Il momento di svolta decisivo nella dinamica della protesta si è avuto la settimana scorsa, quando la polizia ha brutalmente caricato e malmenato senza motivo una manifestazione non autorizzata di qualche centinaio di occupanti diretta a Union Square. A partire da quel momento la voce dell’occupazione del Zuccotti Park e l’indignazione per l’arroganza e la violenza delle forze dell’ordine, hanno iniziato a diffondersi attraverso internet e nei campus universitari newyorkesi.

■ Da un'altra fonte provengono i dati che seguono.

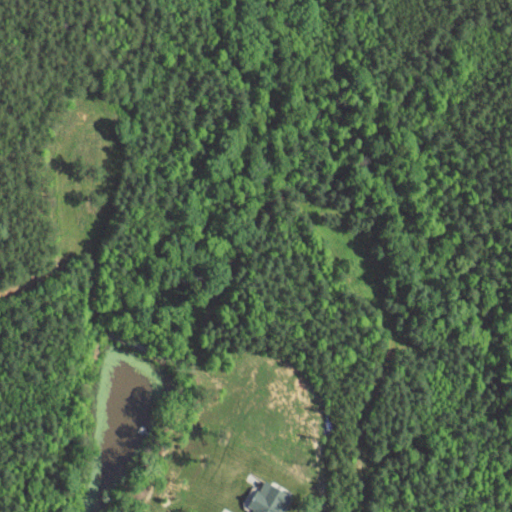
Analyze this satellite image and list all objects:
building: (258, 495)
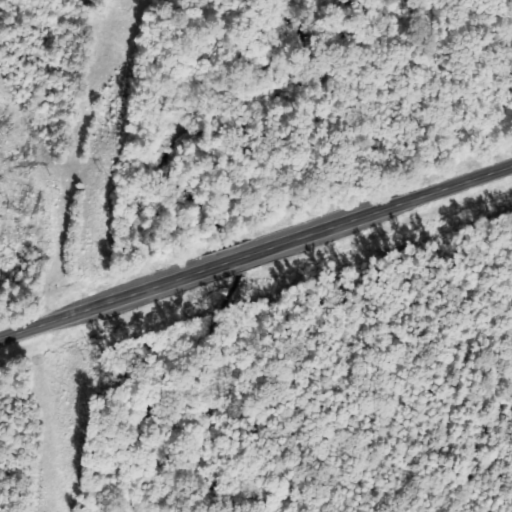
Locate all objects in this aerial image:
road: (386, 208)
road: (233, 260)
road: (103, 304)
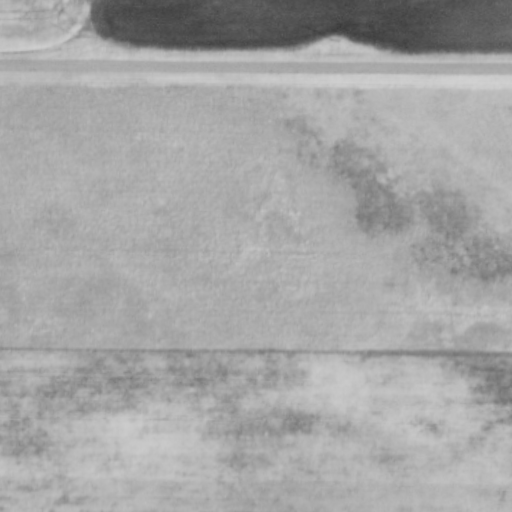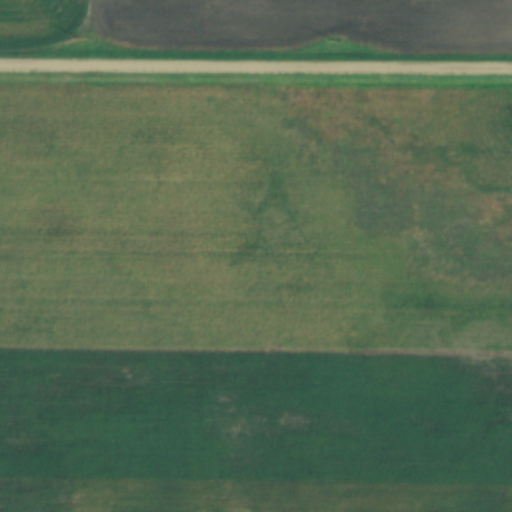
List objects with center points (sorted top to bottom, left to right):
road: (255, 70)
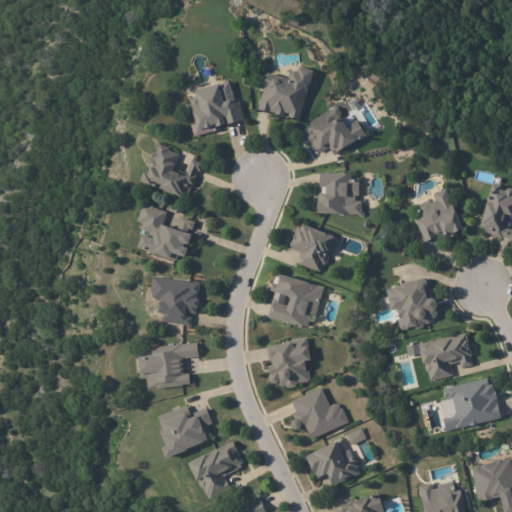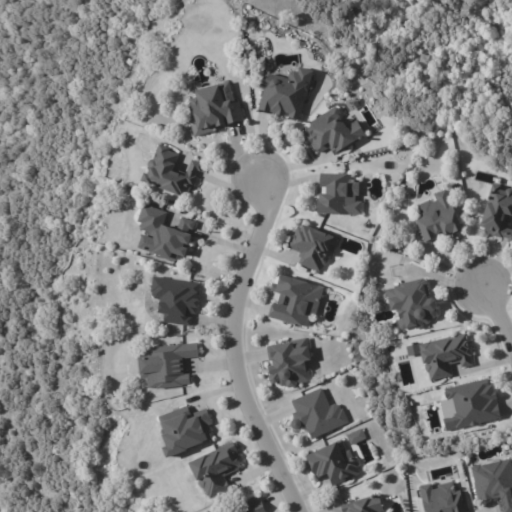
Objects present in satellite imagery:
building: (284, 92)
building: (288, 92)
building: (214, 108)
building: (218, 108)
building: (332, 132)
building: (336, 132)
building: (169, 172)
building: (170, 173)
building: (338, 194)
building: (339, 194)
building: (496, 211)
building: (498, 212)
building: (436, 217)
building: (440, 218)
building: (163, 233)
building: (166, 234)
building: (312, 246)
building: (315, 246)
building: (178, 298)
building: (175, 299)
building: (294, 299)
building: (297, 300)
building: (411, 303)
building: (416, 304)
road: (495, 313)
road: (227, 346)
building: (442, 354)
building: (447, 356)
building: (288, 363)
building: (290, 363)
building: (165, 365)
building: (169, 365)
building: (474, 403)
building: (468, 404)
building: (316, 413)
building: (318, 414)
building: (183, 429)
building: (185, 431)
building: (332, 462)
building: (335, 462)
building: (215, 469)
building: (215, 469)
building: (494, 481)
building: (494, 482)
building: (440, 498)
building: (445, 498)
building: (252, 505)
building: (363, 505)
building: (366, 505)
building: (254, 506)
building: (473, 507)
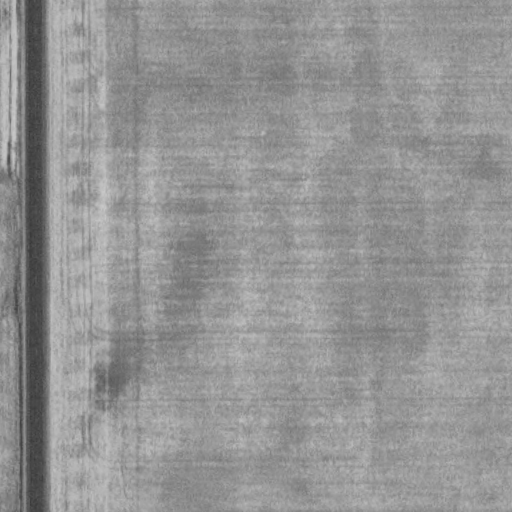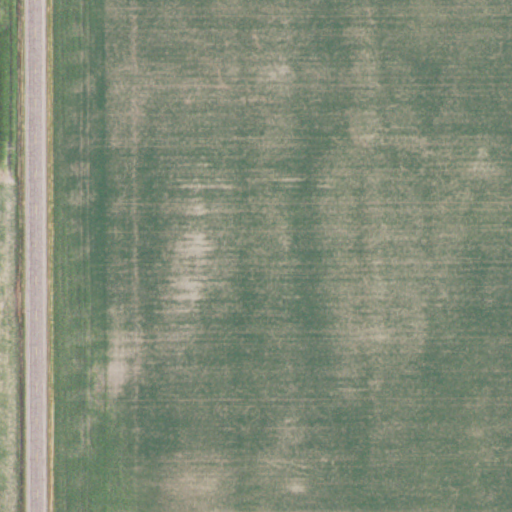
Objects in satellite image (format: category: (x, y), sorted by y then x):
road: (33, 256)
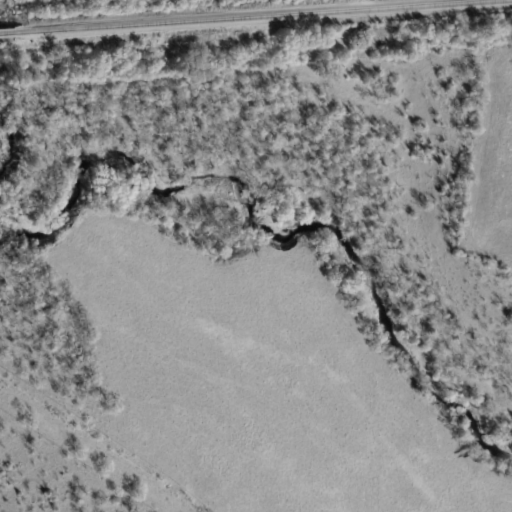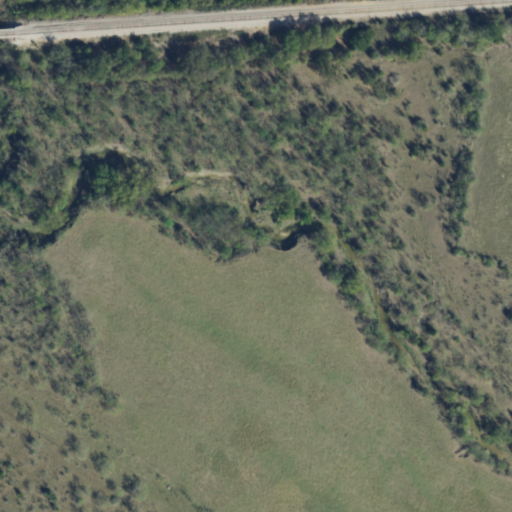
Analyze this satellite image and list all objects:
railway: (254, 16)
railway: (6, 33)
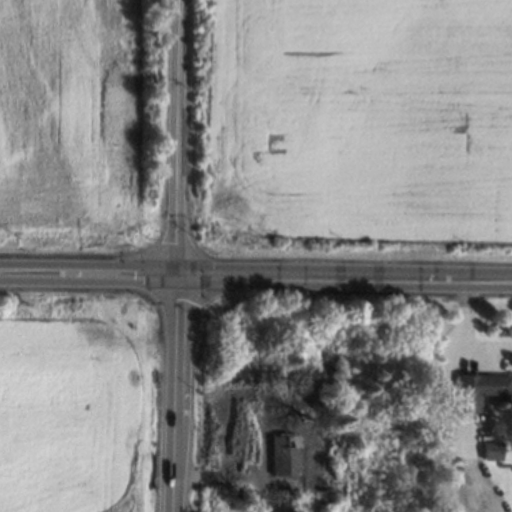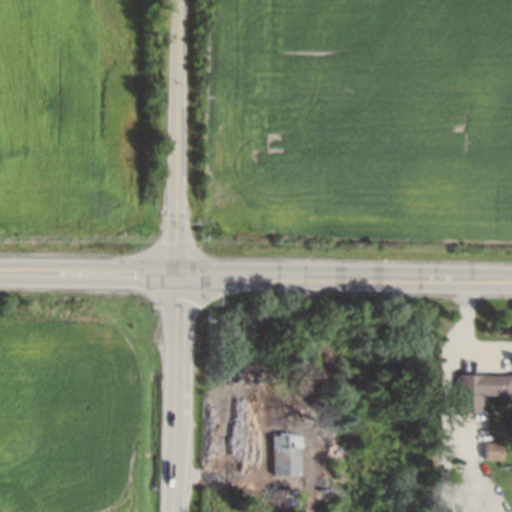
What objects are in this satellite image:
crop: (367, 110)
crop: (68, 116)
road: (177, 256)
road: (88, 274)
traffic signals: (177, 276)
road: (344, 278)
building: (480, 389)
crop: (68, 415)
building: (492, 452)
road: (230, 478)
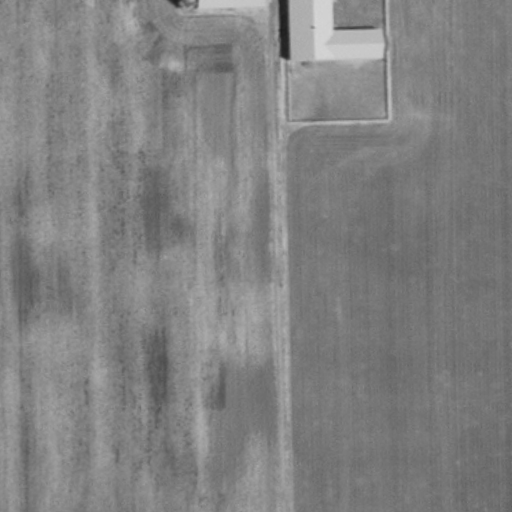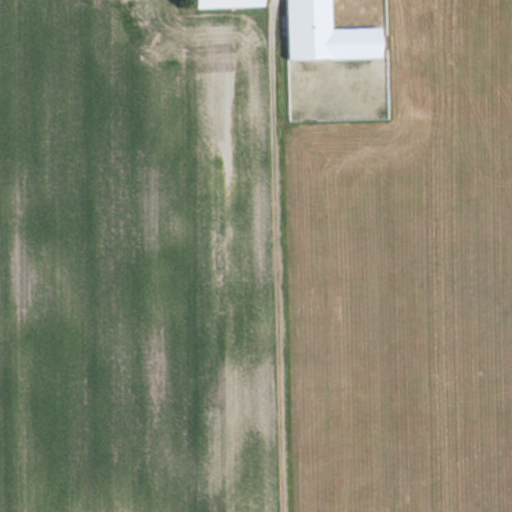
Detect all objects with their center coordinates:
building: (223, 3)
building: (323, 34)
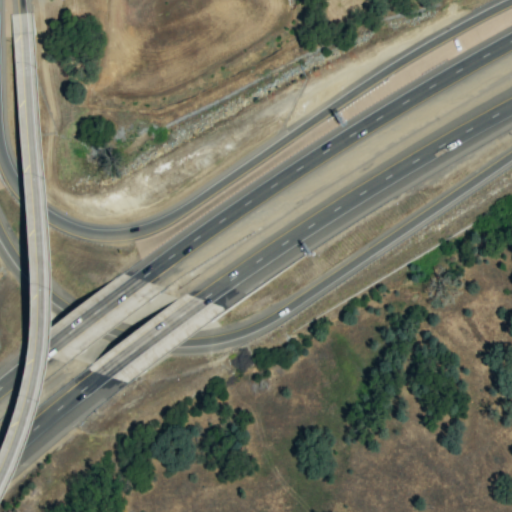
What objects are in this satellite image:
road: (21, 16)
road: (322, 160)
road: (248, 165)
road: (358, 207)
road: (48, 262)
road: (101, 318)
road: (257, 326)
road: (153, 345)
road: (30, 372)
road: (49, 419)
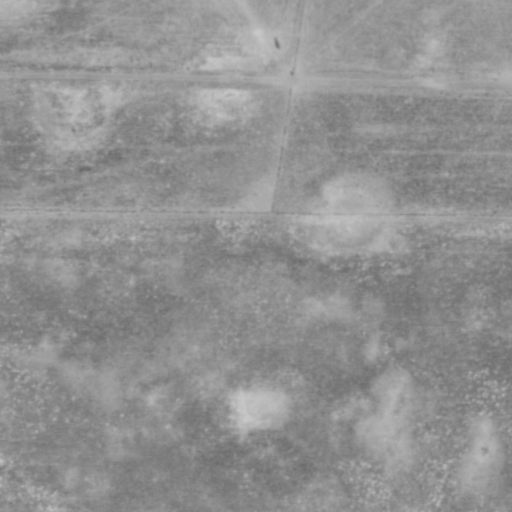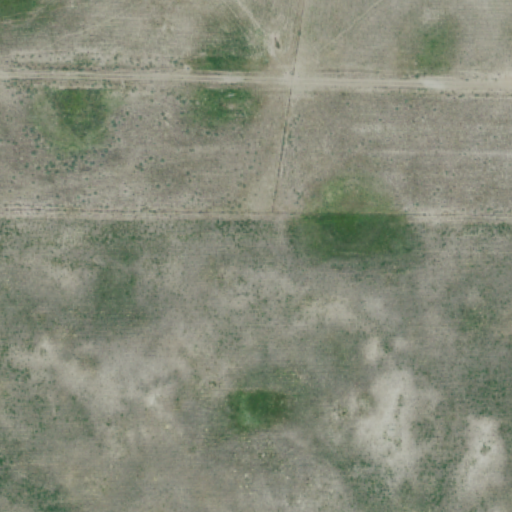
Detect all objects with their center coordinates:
road: (256, 140)
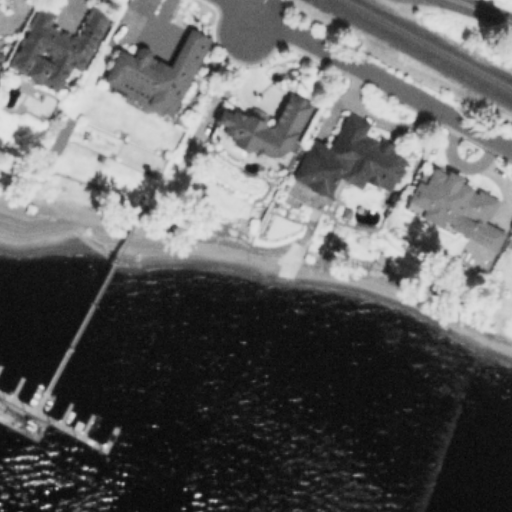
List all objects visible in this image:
building: (140, 5)
building: (140, 6)
road: (260, 6)
road: (486, 8)
railway: (429, 44)
building: (54, 45)
building: (54, 46)
building: (1, 54)
building: (155, 71)
road: (372, 72)
building: (155, 73)
building: (263, 126)
building: (263, 127)
building: (348, 159)
building: (348, 160)
building: (450, 202)
building: (454, 204)
building: (511, 240)
pier: (89, 303)
pier: (62, 424)
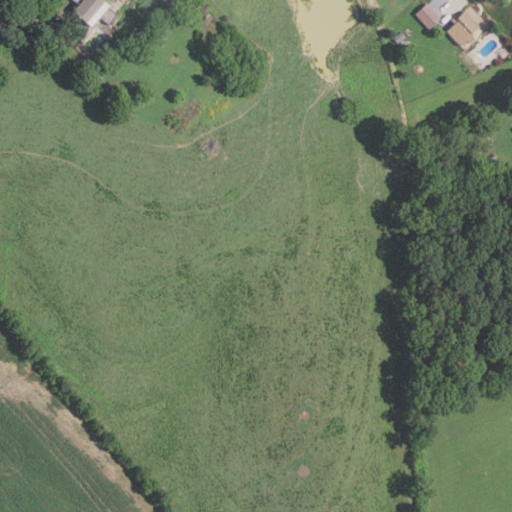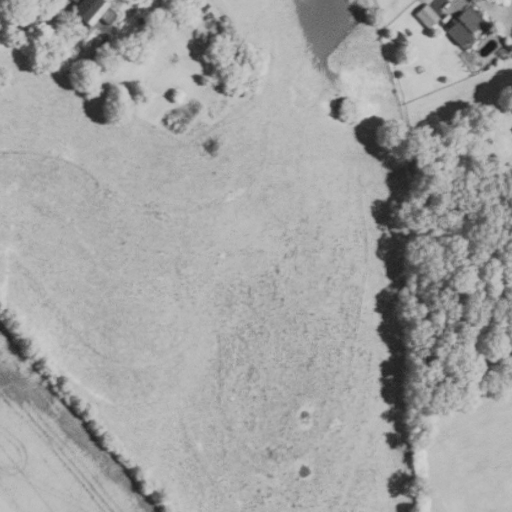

Risultato: le occupazioni si sono estese ad altre città statunitensi, da Boston a Los Angeles, e centinaia di newyorkesi hanno iniziato ad affollare le numerose iniziative che riempiono le giornate di Occupy Wall Street. Alla manifestazione non autorizzata del 1, convocata alle 15 per marciare verso Brooklyn, hanno partecipato poco meno di 10.000 persone, per lo più giovani, in stragrande maggioranza bianchi. Anche questa volta la polizia di New York ha deciso di andarci con la mano pesante. Arrivati al ponte, una parte della manifestazione ha iniziato a marciare senza problemi nell’area pedonale; un’altra parte, invece, è caduta nel vero e proprio trappolone escogitato dalla polizia e ha imboccato il percorso stradale del ponte, bloccando il traffico. Come testimoniato da molti manifestanti, la polizia non soltanto non ha dato nessun segno che il blocco del traffico fosse proibito, ma ha anzi fatto credere ai manifestanti che non ci fosse nessun problema. Invece, giunti all’incirca a metà del ponte i manifestanti sono stati circondati dalla polizia, e dunque bloccati senza nessuna via di fuga. A quel punto sono iniziati gli arresti di massa: oltre 700 persone sono state ammanettate, caricate sui pullman, e portate al posto di polizia. Al momento si attendono notizie delle accuse che verranno loro mosse e del loro rilascio. Nonostante gli arresti di massa, tuttavia, il movimento non ha dato nessun segno di voler retrocedere. Al contrario, centinaia di manifestanti hanno cercato di marciare in direzione della centrale di polizia, in solidarietà con i compagni arrestati. Se la polizia voleva spaventare la manifestazione, di certo non ci è riuscita, al contrario, sembra che gli occupanti di Wall Street non abbiano proprio nessuna paura. Finita la manifestazione, duemila persone si sono dirette verso Liberty Plaza, dove hanno continuato a ballare e festeggiare per ore, nonostante la pioggia. E domani si ricomincia.
Per chi non ha familiarità con la politica americana questa giornata potrebbe sembrare una delle tante giornate di protesta. Non lo è. Se si prendono in considerazione lo stato di sfacelo della sinistra americana, il livello di repressione poliziesca e controllo sociale, difficilmente paragonabili a quello di un qualsiasi paese europeo, la durezza del capitalismo americano, l’assenza sostanziale di diritti del lavoro e di diritti civili che non siano quelli meramente individuali, quello che sta accadendo in questi giorni a New York ha dello straordinario. Occupy Wall Street ha tutte le potenzialità per crescere e allargarsi. Naturalmente ci sono delle incognite e alcuni problemi di fondo. In primo luogo bisognerà verificare la capacità del movimento di estendersi ai campus newyorkesi e di includere almeno parte della comunità afro-americana e latina. In secondo luogo, bisognerà che la lista di accuse si trasformi anche in una lista di rivendicazioni, attorno a cui attrarre e organizzare il movimento. Infine, bisognerà vedere se il supporto dei sindacati si rivelerà qualcosa in più di una mera formalità. A partire da mercoledì prossimo.